Petit exercice
Dans l'article sur les nouvelles provinces, renommez « gouvernement » en « pouvoir central » et redonnez le passage qui commence par « A qui la faute’? » et se poursuit jusqu'à « est à craindre. ».

Texte cité
========

Les nouvelles provinces paralysées

Mercredi 26 août 2015 - 11:25

On s’y attendait ! La mise en œuvre, presqu’en mode urgence, du processus de démembrement des provinces a pris tout le monde de court. Si bien que même le gouvernement, son principal instigateur, s’en trouve aujourd’hui dépassé. Pour l’instant, il se bat comme diable dans un bénitier pour sauver, ne serait-ce que les apparences. Ce qui passerait par une nouvelle violation de la Constitution, à sa voir la nomination des gouverneurs. En attendant, les choses se gâtent dans les provinces démembrées où l’on n’est pas loin d’une paralysie totale des activités.

Le renvoi sine die de l’élection des gouverneurs de nouvelles provinces a créé une onde de choc qui a désorienté toutes les projections du gouvernement. Pour avoir été prise à pied levé, la Commission électorale nationale indépendante (Ceni) s’est trouvée dans l’incapacité de remplir sa mission. Sans moyens de sa politique, elle n’a eu d’autre choix que d’annoncer le report de ces scrutins qui ne figurent pas, d’ailleurs, dans sa feuille de route rendue publique le 12 féyrier20l5.

Du COUP, la mise en place de nouvelles provinces devient une gageure. En principe, les 21 nouvelles provinces sont consécutives au démembrement à la hâte de six (6) sur les 11 anciennes provinces que comptait la RDC. Au bout du processus, il est attendu, comme prévu dans la Constitution, de passer à 26 provinces.

Dans sa précipitation à lancer à tout prix le processus de découpage territorial, le gouvernement semble avoir minimisé toutes les conséquences qui pouvaient en découler. Le premier couac est apparu avec la mise en place des exécutifs provinciaux dans les 21 provinces nouvellement créées. Sourd à toute suggestion, l’exécutif national a même tenté de “prendre à contrepied la Ceni. Le tollé qui s’en est suivi l’a vite ramené sur terre, l’obligeant à reconnaître à la Ceni toutes les prérogatives d’organiser les scrutins.

Prise de court, la Ceni a accepté de jouer le jeu. Elle a annoncé une première date des scrutins le 31 août 2015. Elle s’est ressaisie en opérant un premier report pour le 6 octobre 2015. Tout récemment, la Ceni venait de se rétracter en renvoyant à une date ultérieure l’élection des gouverneurs. Depuis cette annonce, l’impasse est tel le qu’une paralysie totale guette les provinces issues du démembrement décrété manu militari par le gouvernement.

A QUI LA FAUTE?

A qui la faute’? La question est au cœur du débat dans différents cercles politiques. A dire vrai, le découpage est sur le point de chavirer. Toutes les simulations du gouvernement ont été déjouées. L’optimisme d’il y a quelques jours des autorités du ministère de l’Intérieur a fait place à une désillusion qui ne dit pas son nom. L’hécatombe est à craindre.

========

Entrées de la collection:

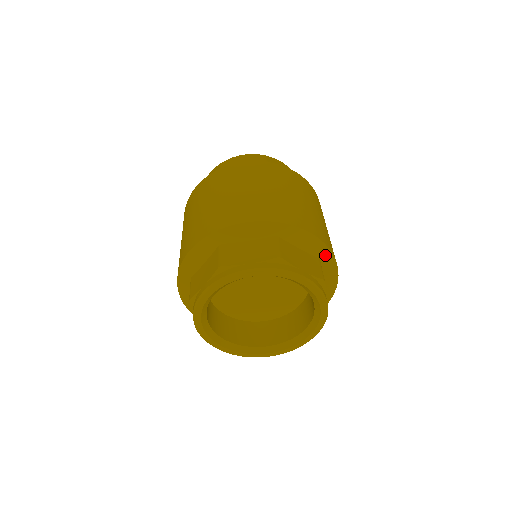
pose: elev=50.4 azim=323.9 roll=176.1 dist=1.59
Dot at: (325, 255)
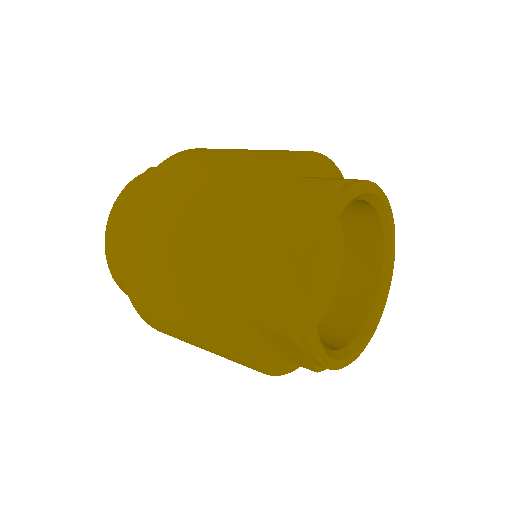
Dot at: (333, 170)
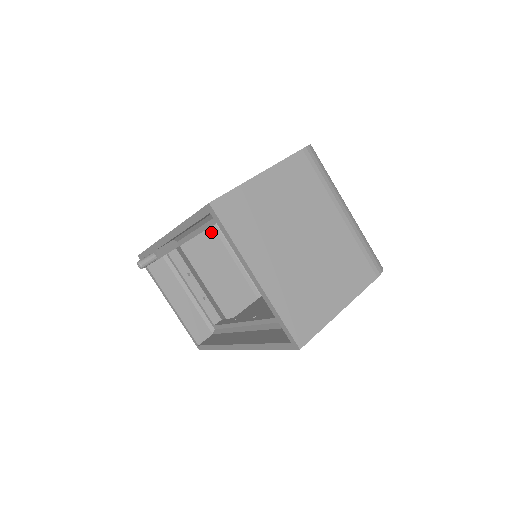
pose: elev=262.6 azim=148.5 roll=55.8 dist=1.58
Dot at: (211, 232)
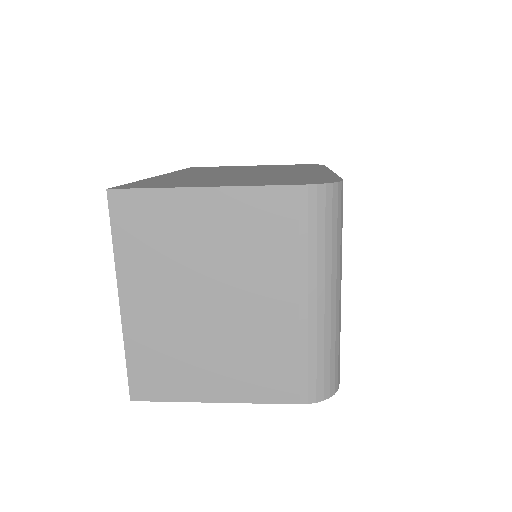
Dot at: occluded
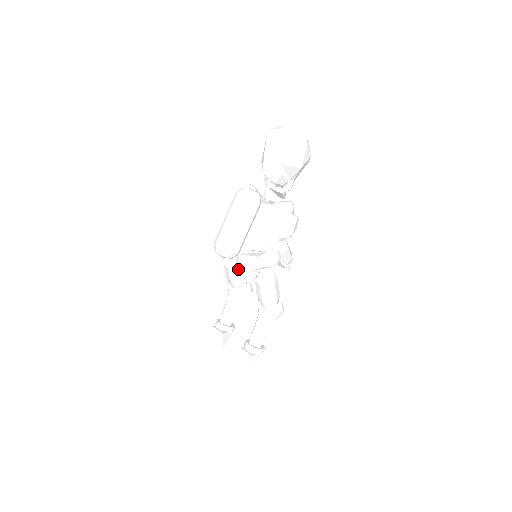
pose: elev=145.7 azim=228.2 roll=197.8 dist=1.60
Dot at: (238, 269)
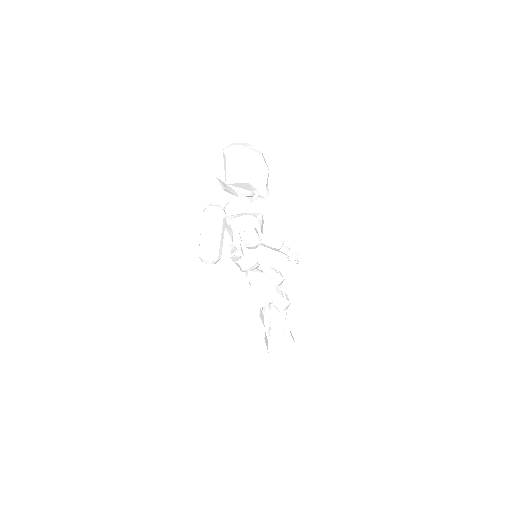
Dot at: occluded
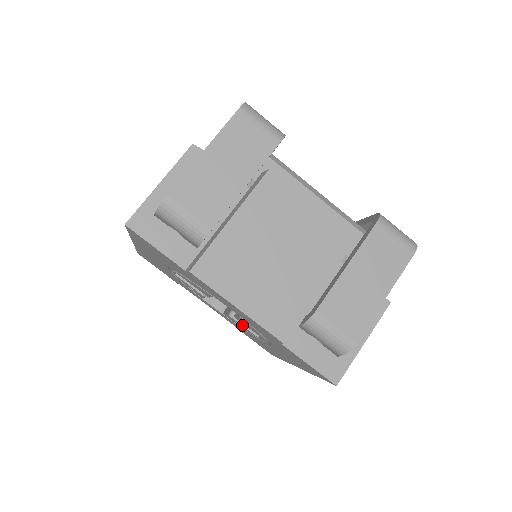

========

Le résultat
A qui la faute’? La question est au cœur du débat dans différents cercles politiques. A dire vrai, le découpage est sur le point de chavirer. Toutes les simulations du pouvoir central ont été déjouées. L’optimisme d’il y a quelques jours des autorités du ministère de l’Intérieur a fait place à une désillusion qui ne dit pas son nom. L’hécatombe est à craindre.